Some held up signs demanding U.S. troops leave the Philippines while others set fire to a paper U.S. flag bearing a picture of Trump's face.

Trump's presidency is being viewed with caution in some parts of Asia.

He alarmed China by breaking with decades of precedent last month by taking a congratulatory telephone call from Taiwan's President Tsai Ing-wen.

China regards Taiwan as a renegade province and objects to countries interacting with it as a violation of Beijing's "one-China" principle. Trump has even raised questions about the U.S. position on the principle.

Trump has also criticized China's trade practices and threatened to impose punitive tariffs on Chinese imports.

He has also said he would kill an ambitious Asia-Pacific trade pact, raising questions about the prospects for globalization and free trade.

History suggests Trump month will be stocks down, dollar up

For financial markets, the Trump era begins on Monday, and if history is any guide the following month should be a rocky one for Wall Street but positive for the dollar.

The S&P 500 has fallen a median 2.7 percent in the month after each new president has taken the keys to the White House since Herbert Hoover did so in January 1929, according to Reuters analysis.

Only four presidents have seen Wall Street rise in their first month in power: Hoover (+3.8 percent), John F. Kennedy in 1961 (+6 pct), George H. W. Bush in 1989 (+5.3 pct) and Bill Clinton in 1993 (0.8 pct).

The market has fallen in the first month under every other incoming president since Hoover. Even Ronald Reagan and Barack Obama, who ultimately presided over 120 percent and 165 percent rallies on Wall Street during their two terms, respectively, saw initial slides of 4.8 percent and 15 percent.

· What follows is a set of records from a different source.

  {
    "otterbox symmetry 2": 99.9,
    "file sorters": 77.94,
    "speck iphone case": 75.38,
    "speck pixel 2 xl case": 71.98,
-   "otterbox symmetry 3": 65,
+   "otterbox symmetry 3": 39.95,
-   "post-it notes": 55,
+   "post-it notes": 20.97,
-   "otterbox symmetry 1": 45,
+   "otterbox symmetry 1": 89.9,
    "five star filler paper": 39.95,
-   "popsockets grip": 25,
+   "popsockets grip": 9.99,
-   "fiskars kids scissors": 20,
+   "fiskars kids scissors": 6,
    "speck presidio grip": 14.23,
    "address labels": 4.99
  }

The statue of Civil War General and former US President Ulysses S. Grant faces the crowd gathering for the inauguration ceremonies to swear in Donald Trump as the 45th president of the United States at the U.S. Capitol in Washington, U.S., January 20, 2017. Photo by Reuters/Carlos Barria

The dollar tends to fare better. Analysis going back to the early 1970s when the currency was taken off the gold standard shows it has risen an average 2.2 percent in the first month of a first-time president.

Donald Trump takes office as the 45th president of the United States with investor apprehension over an incoming president has rarely been higher.

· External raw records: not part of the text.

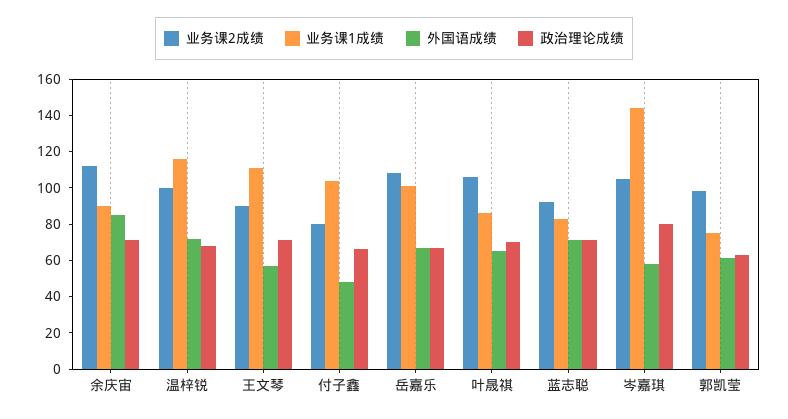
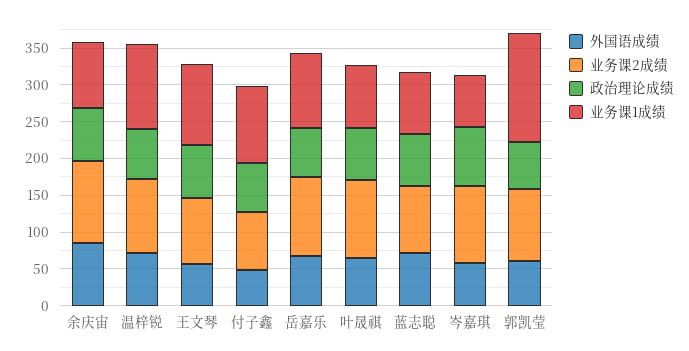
  {
    "业务课2成绩": {
      "余庆宙": 110,
      "温梓锐": 100,
      "王文琴": 90,
      "付子鑫": 80,
      "岳嘉乐": 110,
      "叶晟祺": 105,
      "蓝志聪": 90,
      "岑嘉琪": 105,
      "郭凯莹": 100
    },
    "业务课1成绩": {
      "余庆宙": 90,
      "温梓锐": 115,
      "王文琴": 110,
      "付子鑫": 105,
      "岳嘉乐": 100,
      "叶晟祺": 85,
      "蓝志聪": 85,
-     "岑嘉琪": 145,
+     "岑嘉琪": 75,
-     "郭凯莹": 75
+     "郭凯莹": 150
    },
    "外国语成绩": {
      "余庆宙": 85,
      "温梓锐": 70,
      "王文琴": 55,
      "付子鑫": 50,
      "岳嘉乐": 65,
      "叶晟祺": 65,
      "蓝志聪": 70,
      "岑嘉琪": 60,
      "郭凯莹": 60
    },
    "政治理论成绩": {
      "余庆宙": 70,
      "温梓锐": 70,
      "王文琴": 70,
      "付子鑫": 65,
      "岳嘉乐": 65,
      "叶晟祺": 70,
      "蓝志聪": 70,
      "岑嘉琪": 80,
      "郭凯莹": 65
    }
  }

"There are two sides to Trump, the one side focusing on U.S. stimulus which drives up global growth and the other side, the protectionist Donald Trump that could do the opposite. So the big question is which will we get?," said State Street Global Advisors' EMEA head of currencies James Binny.

Markets latched on after Trump won the November election to his reflationary and pro-growth stance: stocks rose to new highs, the bond selloff deepened, and the dollar clocked a 14-year peak against the euro.

But as the inauguration has drawn closer, that momentum has faded. This week, the Dow Jones and dollar hit six-week lows, the 10-year U.S. Treasury yield its lowest since late November, and gold rose to its highest in two months.


Dawn illuminates the Washington Monument before the inauguration of Donald Trump as the 45th president of the United States in Washington, U.S., January 20, 2017. Photo by Reuters/Kevin Lamarque

Some investors are playing safe.

"We are neutral, because we don't know exactly what direction Trump will take," said Lukas Daadler, chief investment officer of investment solutions at Robeco, a subsidiary of Robeco Group. The latter has 269 billion euros in assets under management.

"There is some extreme positioning out there, so there's the risk of a short squeeze. But we've taken a neutral stance, and we might see more detail on his plans next week."

Much of that positioning is in the U.S. bond market and the dollar. Speculators have amassed record bets against 10-year Treasuries, and according to Bank of America Merrill Lynch's January fund manager survey, the most overcrowded trade in the world now is the pro-dollar trade.

BAML strategists said on Friday that although there has been a clear cooling of "Trump trade" bets in recent weeks, overall investor sentiment is its highest in three months.

They recommend sticking with they call the "Icarus trade" - one last 10 percent rise in stocks and commodities before the rally ends.